Penn Vet Team Identifies New Therapeutic Targets for the Tropical Disease Leishmaniasis
Each year, about 2 million people contract leishmaniasis, a parasitic disease transmitted by the bite of a sand fly. The cutaneous form of the disease results in disfiguring skin ulcers that may take months or years to heal and in rare cases can become metastatic, causing major tissue damage.
Though anti-parasitic drugs can speed healing, some patients’ ulcers persist even when the parasite is nearly undetectable in their bodies.
Now a team led by University of Pennsylvania School of Veterinary Medicine researchers understand why, and they have a promising target for treatment.
In a new publication in the journal PLOS Pathogens, they report that the immune system’s T cells trigger the activation of a signaling pathway that leads to chronic inflammation. Blocking either of two major players in this pathway with drugs that are already FDA-approved for other conditions led to significant reductions in lesions in an animal model.
“This is a neglected tropical disease, so it can be difficult to get the investment needed to develop new therapies,” said Phillip Scott, senior author on the study and vice dean for research and academic resources at Penn Vet. “Our discoveries implicate the use of drugs in leishmaniasis that are already in use for other inflammatory diseases. This will be the foundation for clinical trials moving forward.”
Fernanda O. Novais, a research associate at Penn Vet, led the work. She and Scott collaborated with coauthors Megan L. Clark, Daniel P. Beiting and Ian E. Brodsky of Penn Vet and Augusto M. Carvalho, Lucas P. Carvalho and Edgar M. Carvalho of the Oswaldo Cruz Foundation in Salvador, Brazil.
Scott’s work on leishmania in Brazil goes back 30 years. Along with colleagues, he’s determined that the skin damage associated with the disease owes less to the direct effects of the Leishmania parasite than to an immune response gone awry. The culprits are CD8 T cells, which in some modes can protect the body from infections but in other cases can promote increased disease.
“In earlier work, we found that CD8 T cells lead to inflammation, but what we didn’t know was what was downstream from the CD8 T cells,” Novais said, “Here we discover the pathway by which they cause inflammation.”
The research team did have a suspicion of a molecule that might be involved. In a previous study, they had found that expression levels of the IL-1b gene, which encodes a cytokine known for contributing to inflammation in other conditions, were elevated in tissue samples of the lesions of leishmania-infected people.
To test whether the IL-1b protein was indeed responsible for the tissue damage, the researchers turned to mice. In infected animals bred to lack mature T cells that then had CD8 T cells added back, the team found higher levels of IL-1b compared to infected mice lacking those T cells. The former animals also developed skin lesions, while the latter group failed to.

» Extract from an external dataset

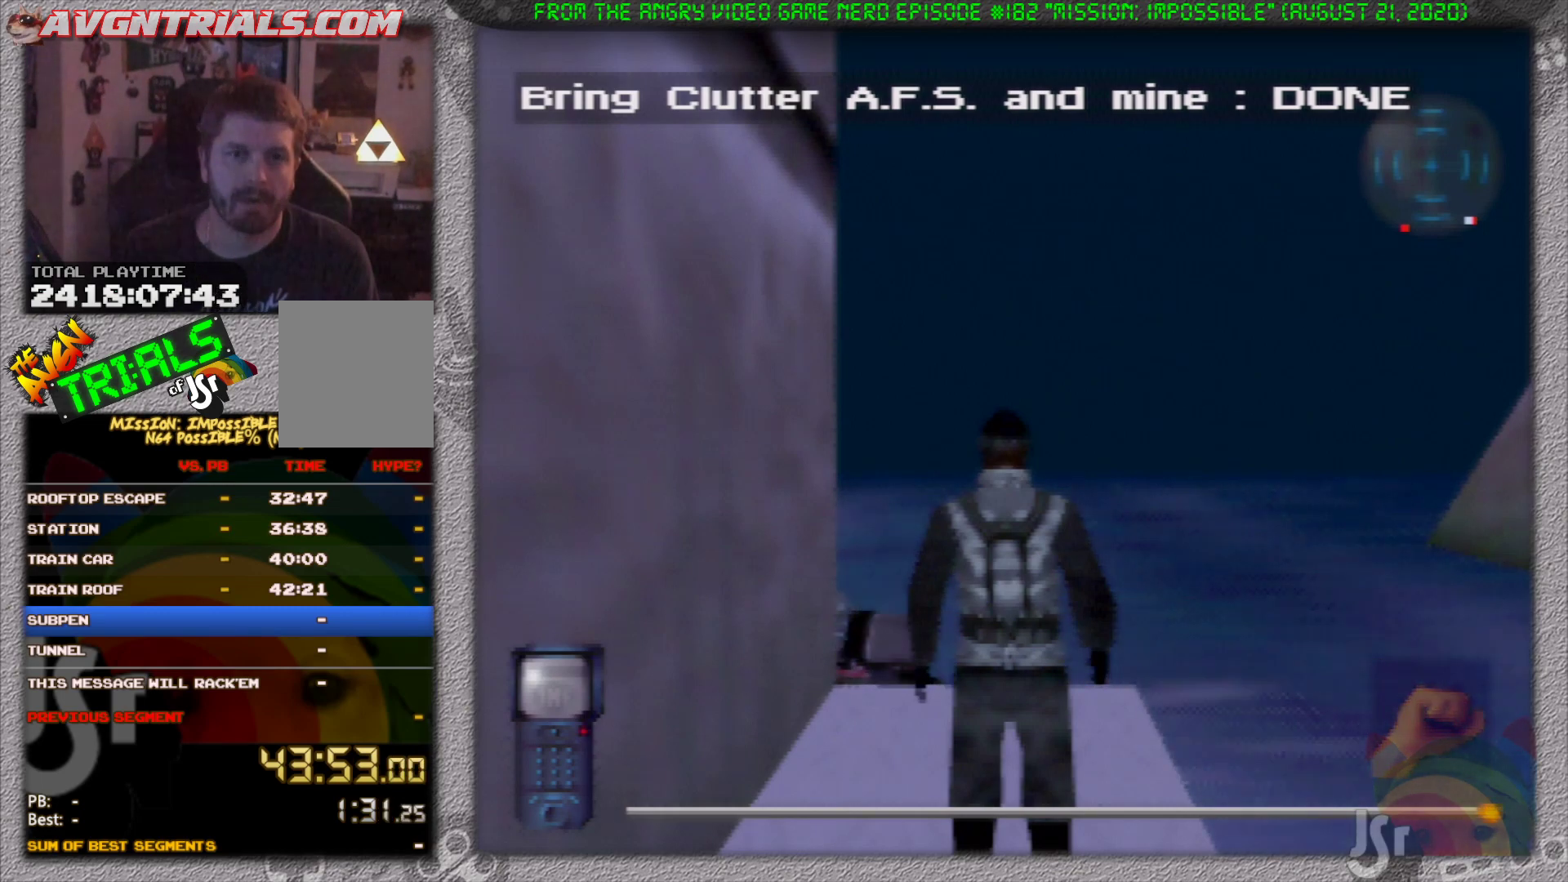
{"dt_ms": 500, "buttons": [], "left_stick": "left", "events": []}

Treating the mice that had CD8 T cell added with an inhibitor of IL-1b greatly reduced the severity of their disease. Notably, treatment with an inhibitor of a related molecule, IL-1a, was not nearly as effective.
A drug called anakinra, which blocks the IL-1 receptor, is FDA-approved to treat rheumatoid arthritis. The researchers were pleased to see that this, too, reduced skin pathology in the mice.
Because Scott, Novais and colleagues knew that IL-1b needs to be processed by an enzyme in order to become active, they wanted to see if that enzyme might also be a potential therapeutic target. One of the types of enzymes that can process IL-1b are caspases, and data from previous experiments had implicated caspase-1 as requisite for the CD8-induced pathology in leishmaniasis.
Caspase-1 itself requires processing, and further investigation revealed that the NLRP3 inflammasome — a protein complex responsible for processing caspase — was required in this case for mice to develop leishmania-related skin lesions.
Testing two inhibitors of the NLRP3 inflammasome, including one that is an approved diabetes drug, glyburide, prevented mice from developing severe disease.
To assess the relevance of these findings in humans, the research team went back to the skin biopsies from leishmaniasis patients. They found that the lesion biopsies in culture produced more IL-1b than normal skin cells. Furthermore, treating the lesion biopsy with glyburide significantly decreased the amount of IL-1b the cultured cells released.
“What we found was that drugs blocking either the inflammasome or IL-1b have the same effect in controlling disease,” says Novais.
“At this point,” Scott said, “we have solid evidence in the mouse that blocking these pathways with a couple of different drugs blocks the pathology, and we have data from patients that this pathway is operating in humans. What we don’t have is information on whether blocking these pathways will clear up pathology in patients.”
Clinical trials testing the efficacy of drugs currently on the market, such as anakinra, glyburide or a humanized inhibitor of IL-1b, are something the researchers hope to be involved in soon.
The research was supported by the National Institutes of Health.